[MUSIC] In the regression module, we talked
about the relationship between error or accuracy in the complexity of the model. Let's talk a little bit about
the relationship in terms of the amount of data you have to learn. And we'll explore the question of
how much data we need to learn. And this is a really difficult and
complex question in machine learning. So of course,
the more data you have, the better, as long as the quality
of the data is good. And then bad data, lots of bad data,
is much worse to having much less, much fewer, data points with really good,
clean, high-quality data points. Now there's some theoretical techniques
to analyze how much data you need. Many of those help you understand
kinda the overall trends, but really tend to be too
loose to use in practice. In practice, there's some empirical
techniques to really try to understand how much error we're making and
what that kind of error looks like. And, in the follow-up courses, we're gonna
explore those techniques much further, but let me give you a little
bit of guidance and a little insight on what that can
do within the classification side. Now an important representation for
this relationship between data and quality is what's called
the learning curve. So a learning curve relates
the amount of data that we have for training with the error that we're making. And here we're talking about test error. Now if you have very little data for
training, then your test error is going to be high. But if you have a lot of data for
training, your test error is going to be low. And now, the curve is gonna get better and better as you get more and
more and more data. Whoops, didn't go through that point,
so I'm gonna just erase it. Now here we go. This is an example learning curve where
the quality is getting better as we add more data. Now you may ask, is there a limit? Is this quality just going to get better
and better forever as you add more data?

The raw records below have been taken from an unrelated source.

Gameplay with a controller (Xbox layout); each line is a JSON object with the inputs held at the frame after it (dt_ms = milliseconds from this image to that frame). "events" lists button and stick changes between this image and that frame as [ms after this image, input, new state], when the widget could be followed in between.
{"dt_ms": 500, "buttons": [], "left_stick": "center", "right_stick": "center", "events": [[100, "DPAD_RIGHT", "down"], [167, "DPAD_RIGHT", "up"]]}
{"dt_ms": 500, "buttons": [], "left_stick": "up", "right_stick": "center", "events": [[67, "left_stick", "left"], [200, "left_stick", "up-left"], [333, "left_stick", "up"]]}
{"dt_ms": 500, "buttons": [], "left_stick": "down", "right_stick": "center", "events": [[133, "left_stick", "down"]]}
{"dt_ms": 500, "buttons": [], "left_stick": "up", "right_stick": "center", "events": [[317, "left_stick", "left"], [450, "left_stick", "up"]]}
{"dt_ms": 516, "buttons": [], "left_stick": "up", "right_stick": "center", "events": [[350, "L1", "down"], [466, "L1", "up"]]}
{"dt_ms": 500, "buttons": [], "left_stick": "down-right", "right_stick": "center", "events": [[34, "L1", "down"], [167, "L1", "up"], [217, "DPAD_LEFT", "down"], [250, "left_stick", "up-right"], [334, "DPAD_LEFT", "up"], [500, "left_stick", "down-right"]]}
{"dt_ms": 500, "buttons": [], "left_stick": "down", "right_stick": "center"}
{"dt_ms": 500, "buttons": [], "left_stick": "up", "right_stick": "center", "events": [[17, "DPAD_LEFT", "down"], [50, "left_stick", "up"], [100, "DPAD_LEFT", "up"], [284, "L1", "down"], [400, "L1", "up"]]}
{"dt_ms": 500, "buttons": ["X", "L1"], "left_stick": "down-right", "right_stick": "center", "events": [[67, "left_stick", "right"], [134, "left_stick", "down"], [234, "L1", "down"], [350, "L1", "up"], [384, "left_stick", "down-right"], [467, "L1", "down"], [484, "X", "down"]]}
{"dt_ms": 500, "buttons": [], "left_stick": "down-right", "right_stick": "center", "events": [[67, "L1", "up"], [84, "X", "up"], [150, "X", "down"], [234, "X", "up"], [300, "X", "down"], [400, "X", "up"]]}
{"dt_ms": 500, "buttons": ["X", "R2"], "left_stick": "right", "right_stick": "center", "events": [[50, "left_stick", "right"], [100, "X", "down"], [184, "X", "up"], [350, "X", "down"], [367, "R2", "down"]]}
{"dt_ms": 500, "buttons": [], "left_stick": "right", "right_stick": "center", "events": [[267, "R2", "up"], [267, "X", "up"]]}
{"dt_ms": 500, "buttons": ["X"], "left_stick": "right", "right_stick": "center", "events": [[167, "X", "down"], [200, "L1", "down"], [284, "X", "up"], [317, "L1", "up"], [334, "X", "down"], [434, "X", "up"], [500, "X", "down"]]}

Now we know that error's going to decrease
as we add more data, the test error. However, there is some gap here. And the question is whether that gap
can go to zero, and the answer's, in general, no. This gap is called the bias. So let's discuss a little bit
what this bias, or this gap, is. So intuitively, it says even with infinite data, the test error will not go to zero. So let's understand why a little bit. More complex models
tend to have less bias. So if you look at a sentiment analysis
classifier that we may building, if you just use single words like awesome, good, great, terrible,
awful, it can do okay. Maybe it do really well,
maybe just does okay. But even if you have infinite data,
even with all the data in the world, you're never gonna get this sentence
right, the sushi was not good. Because you're not looking
at pairs of words, you're just looking at the words good and
not individually. And so more complex models that, for
example, deal with combinations of words, for example,
the simply called the bigram model, where you look at pairs of
secret words like not good. Those models require more parameters,
because there's more possibilities. They can do better, they may have
a parameter for good, say 1.5. But not good, say -2.1. And actually get that sentence,
the sushi was not good, correctly. So they have less bias. They can represent sentences that
couldn't be represented as words, but so they're potentially more accurate. But they need more data to learn,
because there's more parameters. There's not just a parameter for good,
there's now a parameter for not good, and all possible combinations of words. And the more parameters your model has, in
general, the more data you need to learn. So let's go back to our example. We talked about the fact of a amount
of training data on the test error. So let's say that I'm building
a classifier using single words. And the question is, how does that relate
to a classifier, based on pairs of words? Now for a classifier based on bigrams,
when you have less data, it's not going to do as well because
it has more parameters to fit. But when you have more data, it's going to
do better because it's going to be able to capture settings like,
the sushi was not good. And so the behavior you're gonna
get is something like this. And at some point, there's a crossover
where it starts doing better than the classifier with single words. But notice the background model
still has some bias here. Although the bias is smaller,
it still has some bias. [MUSIC]